The power of these broad shouldered horse-browns on a size 16 pheasant tail nymph has to be experienced to be believed.

The season so far

We’re now a third of the way through the season and the New Year has kicked off with the same good form. On 1 January, Stephen and I had one last evening session at the end of a six day family camp at Buckenderra. Two hours, and I’d landed five rainbows and a chunky brown and missed as many more, before we were heading back to the ramp just before full dark trying to beat the approaching thunderstorm. It just seemed right; auspicious even, that the New Year in 2022 had started in much the same way the new season had in 2020.

The last fish of the first session of 2022, just before we ran from a thunderstorm.

The bugs have been different this season. With the lake rising over fresh ground, we’d expected more midge. Not that there haven’t been plenty, but the dense midge ball action hasn’t been as common as last year. The stick caddis haven’t made much of a show yet, and the mudeye shucks that should be covering the boulders and trees aren’t there yet. I suspect the cool weather conditions that have left my tomatoes and beans stunted, may also be impacting the bugs. But they will come!

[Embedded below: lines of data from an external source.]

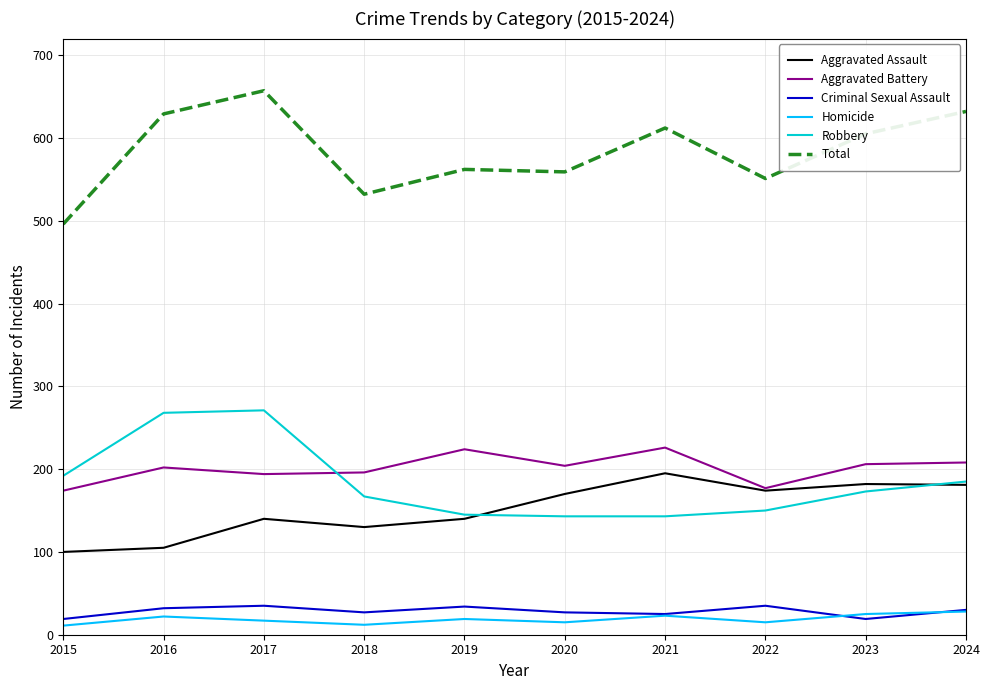

What are all the series names shown in the legend?

Aggravated Assault, Aggravated Battery, Criminal Sexual Assault, Homicide, Robbery, Total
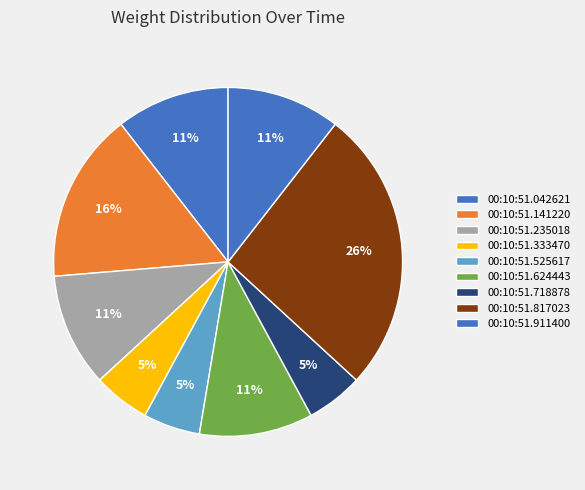

What percentage do 00:10:51.718878 and 00:10:51.525617 together represent?

10.5%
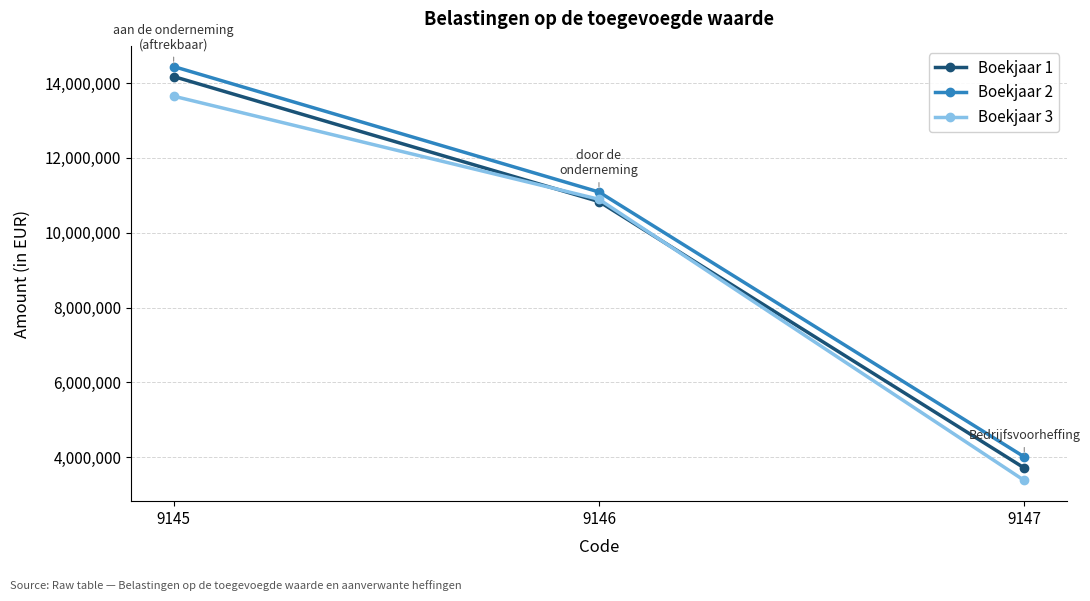

What is the sum of the Boekjaar 2 values at 9146 and 9145?

25529227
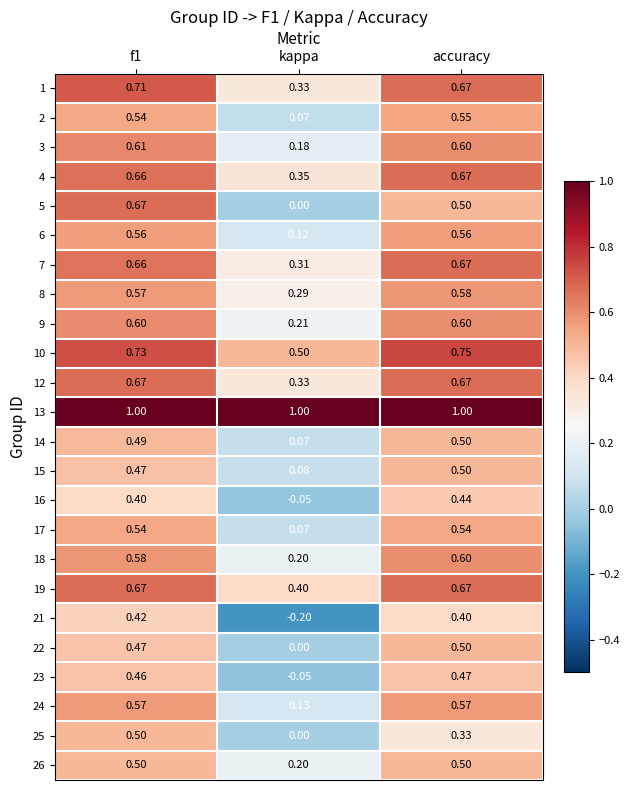

Where is 14 nearest to the value 0?

kappa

The 1 January thunderstorm that flashed and banged all around Middlingbank.

Lake levels are all good, and I’ve had reports of excellent fishing throughout. Jindabyne is at 98.7% after spilling in December; Eucumbene is at 46.9% and is still creeping up ever so slowly: and Tantangara is at 23.6% and bouncing up and down a bit with the Portal into Eucumbene still running.

Two hours after I took this photo at Tryvilla Inlet the midge were as thick as I’ve seen them all year. The one night I forgot my buff – and I nearly choked!

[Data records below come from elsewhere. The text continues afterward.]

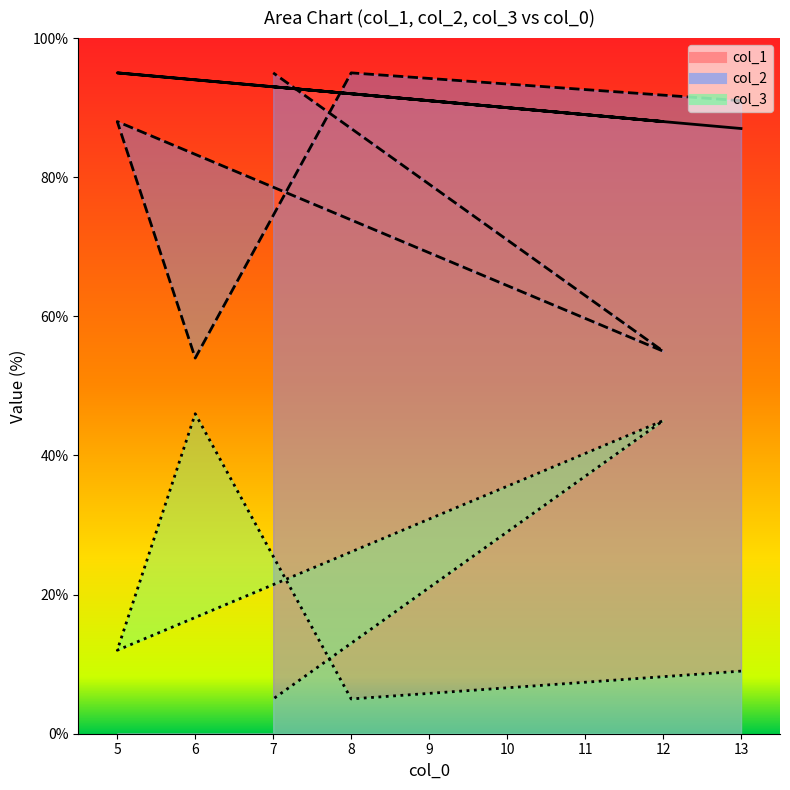

What is the sum of the col_3 values at 13 and 12?

54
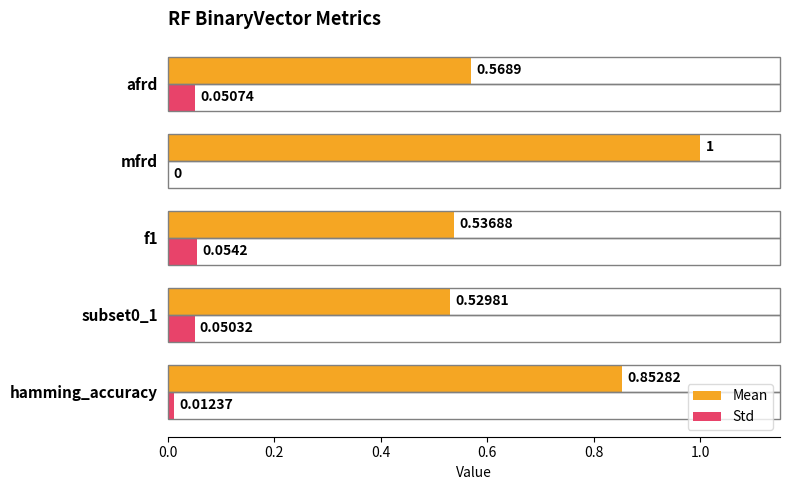

How many categories are shown in the chart?

5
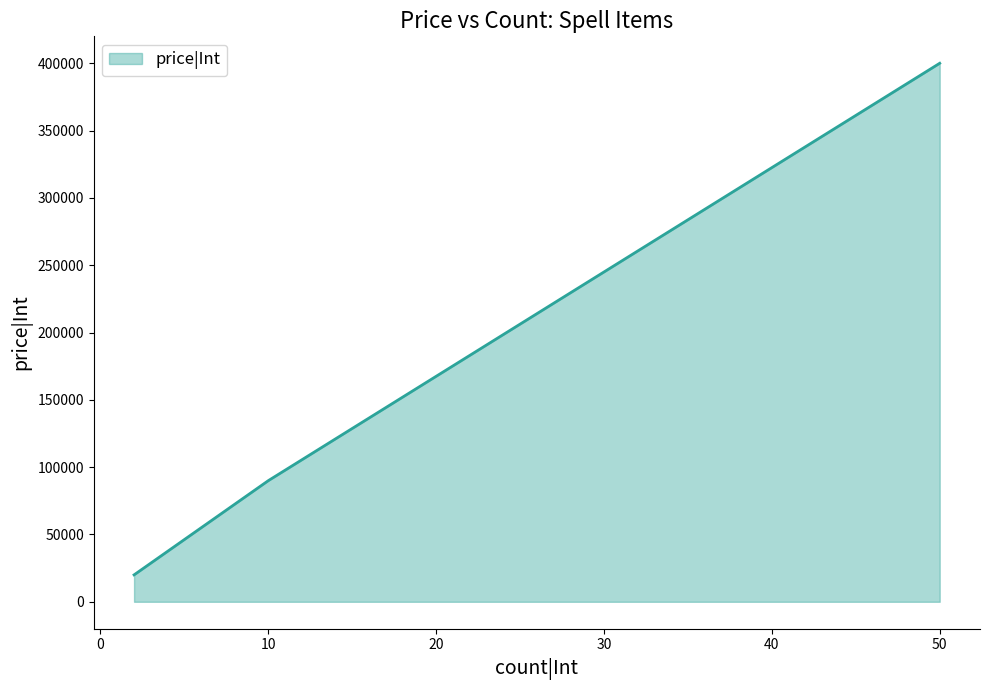

Count the values in the range 20000 to 400000.

3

In terms of what’s next, I wouldn’t leave home without a few stick caddis, hopper, and mudeye patterns. A few weeks of hot dry weather, and there could be a lot of hoppers around. Whilst they don’t like the wet, there are plenty around. They hatch all summer and a few weeks of nice dry growing conditions, anytime between January and April, will make a huge difference. And read Philip’s article and heed the advice to try, “tiny flies – often a single, small, basic nymph – with a painstakingly-slow retrieve”. Add to that a bit of advice from me which is to watch for the twitch take, that slightest tick in the fly-line as a fish investigates your curious-looking morsel – advice I am sure applies to every lake in the system.

Size 16 scruffy brown PTN with a glass bead, 12 foot leader, 4X tippet, long slow draws with 10 second pauses, and strikes on any twitch in the line. Lethal!